*** Opening PASSAGE FOR REVIEW ***

Unsouled does not really live up to its predecessor, Unwholly, and it’s definitely not the most interesting sequel of the Unwind series. However, that’s not necessarily a bad thing. It’s just turning the gears of the plot and leading us up to something big in the next book.
The writing is still solid. I’ve always enjoyed Neal Shusterman’s use of third-person present tense, especially as it’s fluid enough to be able to move from character to character without a jarring shift in tone. However, shifting from character to character has the unfortunate side-effect of ending a chapter with one character you like, only to have to shift to the next one. And believe me, I got bored of Starkey, Bam, Hayden and company quite quickly. I’m not one hundred per cent sure why, but maybe it’s because there was so much else going on. It could also be that I really didn’t enjoy Starkey as a character in Unwholly, but I wanted to learn more about the Rheinschilds, I wanted to read about Cam, Connor, Risa, Grace, and Nelson and Argent, all of whom have some excellent, thoroughly enjoyable chapters. Starkey’s efforts to make an army of kids pales in comparison to the other characters.

*** Closing PASSAGE FOR REVIEW ***

PROBLEM 1
Repeat the Unsouled review from "Unsouled does not" to "the next book.".
PROBLEM 2
Write the next part of the Unsouled review, starting after its final sentence.
The items after this point are not needed.

*** Opening DATA LISTING ***

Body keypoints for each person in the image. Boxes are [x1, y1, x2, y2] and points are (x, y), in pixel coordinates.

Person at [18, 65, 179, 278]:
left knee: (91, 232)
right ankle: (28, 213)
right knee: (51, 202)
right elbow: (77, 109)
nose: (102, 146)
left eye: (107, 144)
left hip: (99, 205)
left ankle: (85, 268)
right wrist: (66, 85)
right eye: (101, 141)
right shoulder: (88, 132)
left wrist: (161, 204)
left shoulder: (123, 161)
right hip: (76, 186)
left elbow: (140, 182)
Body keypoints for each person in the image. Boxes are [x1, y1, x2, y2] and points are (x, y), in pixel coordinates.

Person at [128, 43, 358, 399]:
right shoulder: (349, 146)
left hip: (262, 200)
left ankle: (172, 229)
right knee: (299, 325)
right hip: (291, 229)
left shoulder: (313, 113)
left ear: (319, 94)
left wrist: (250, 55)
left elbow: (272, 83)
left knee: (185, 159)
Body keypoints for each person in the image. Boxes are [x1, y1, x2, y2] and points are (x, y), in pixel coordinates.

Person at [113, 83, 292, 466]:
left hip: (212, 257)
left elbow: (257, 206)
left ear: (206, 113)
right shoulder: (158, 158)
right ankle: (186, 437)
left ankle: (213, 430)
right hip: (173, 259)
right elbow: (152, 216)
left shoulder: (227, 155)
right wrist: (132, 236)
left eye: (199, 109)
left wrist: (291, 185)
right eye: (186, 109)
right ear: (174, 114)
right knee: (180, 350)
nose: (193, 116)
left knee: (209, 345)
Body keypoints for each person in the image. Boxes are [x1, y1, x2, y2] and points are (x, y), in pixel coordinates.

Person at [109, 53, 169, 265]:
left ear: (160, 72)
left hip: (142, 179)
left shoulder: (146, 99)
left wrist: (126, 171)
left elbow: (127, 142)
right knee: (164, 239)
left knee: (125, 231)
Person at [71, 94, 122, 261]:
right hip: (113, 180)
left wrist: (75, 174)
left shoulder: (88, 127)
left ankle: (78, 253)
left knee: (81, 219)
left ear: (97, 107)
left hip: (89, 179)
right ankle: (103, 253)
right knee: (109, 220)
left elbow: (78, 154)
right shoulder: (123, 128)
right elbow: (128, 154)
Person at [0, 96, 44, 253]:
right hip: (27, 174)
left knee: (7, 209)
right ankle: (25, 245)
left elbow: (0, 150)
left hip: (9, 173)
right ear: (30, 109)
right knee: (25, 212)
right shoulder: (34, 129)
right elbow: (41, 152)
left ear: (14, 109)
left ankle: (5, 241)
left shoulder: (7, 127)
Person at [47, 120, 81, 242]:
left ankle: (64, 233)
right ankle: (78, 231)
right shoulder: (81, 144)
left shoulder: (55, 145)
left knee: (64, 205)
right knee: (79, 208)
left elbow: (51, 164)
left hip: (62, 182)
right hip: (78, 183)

*** Closing DATA LISTING ***

EXERCISE OUTPUT 1
Unsouled does not really live up to its predecessor, Unwholly, and it’s definitely not the most interesting sequel of the Unwind series. However, that’s not necessarily a bad thing. It’s just turning the gears of the plot and leading us up to something big in the next book.

EXERCISE OUTPUT 2
Let’s talk about Cam. I was shocked by the twist at the end with him, nearly throwing something at the wall when his caretaker Roberta just… argh. I really don’t wish to spoil it, but the events leading up to this sudden, shocking twist were a little bit… well, silly in some places. Even though Cam is a very famous figure, even though he looks like nobody else on Earth, even though he would be recognised by basically anybody… Once he seeks asylum on the Arapache reservation, apparently nobody stops to think: “Oh, hey, there’s a new guy who’s wearing a hoodie. Oh, he’s also wearing a huge caking of make-up. Definitely not suspicious at all!”
I think Connor’s grown up a lot in this book. I mean, he’s actually much less angry than he used to be, and considering he used to be constantly furious at the world, it’s nice to see him settling down. Even if he is in much graver danger than he was a few years prior, with quite a few more people and organisations who would like to see his head on a platter.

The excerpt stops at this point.